The 2009 Salary Cap will include more than $4 million in additional room above the established $123M Cap as a result of a rule established in the most recent Collective Bargaining Agreement signed in March 2006.

The increase derives from a little-known but extremely important device in the CBA called the Cap Adjustment Mechanism (CAM).  The CAM is tied to percentages of total football revenues (TR) of all NFL teams, with a triggering percentage from 2008 of 59.5 percent of TR.  The CAM works this way:

In the event league-wide spending on players – on a cash basis – exceeded the 59.5 percent of TR, that amount of the difference would have been divided proportionately among all teams and added as a charge against the Cap for the remaining capped years, resulting in a lower 2009 Salary Cap.  This, however, did not take place.

Conversely, the CAM operates in a way that in the event league-wide spending on players – on a cash basis – is less than the 59.5 percent threshold, the difference becomes a credit to each team’s Cap over the remaining capped years, resulting in higher allotments for 2009 spending. 

In a normal year, the CAM credit would have been spread out over multiple years.  However, with the early termination of the CBA and the pending uncapped year in 2010, the entire CAM credit now operates solely in 2009, resulting in a $4.05M CAM credit per team, or team spending allotments of over $127M, all of this prior to other credits that teams may have.

The CAM was designed to ensure cash-to-Cap spending and balance to each side in the event spending was disproportionate in given years.  With league-wide spending coming in below the trigger in every year of the deal thus far, the Cap continues to rise, an interesting dichotomy against the weary economic backdrop we find ourselves in.

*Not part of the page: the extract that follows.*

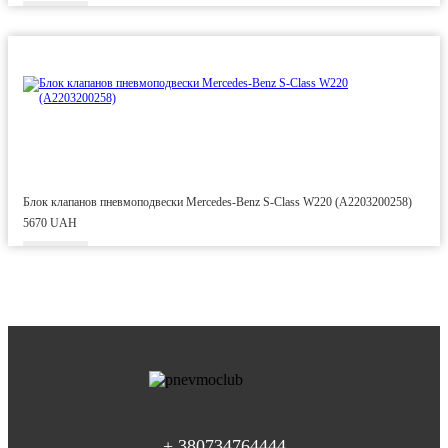
Блок клапанов пневмоподвески Mercedes-Benz S-Class W220 (A2203200258)
5670 UAH
+ 380734764444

The CAM adjustment was a godsend for a few teams fighting to come into compliance by tonight.  All teams are now in compliance, although a couple are still very close to the border.

Conversely, in creating an additional $128M of room to spend over the 32 teams, the CAM credit has added to the unprecedented amounts of Cap room teams have, with the added issue of heading into an uncapped year where Cap room will be an irrelevant issue. 

Interesting times in Caponomics around the NFL as we head into the spending season at midnight eastern tonight.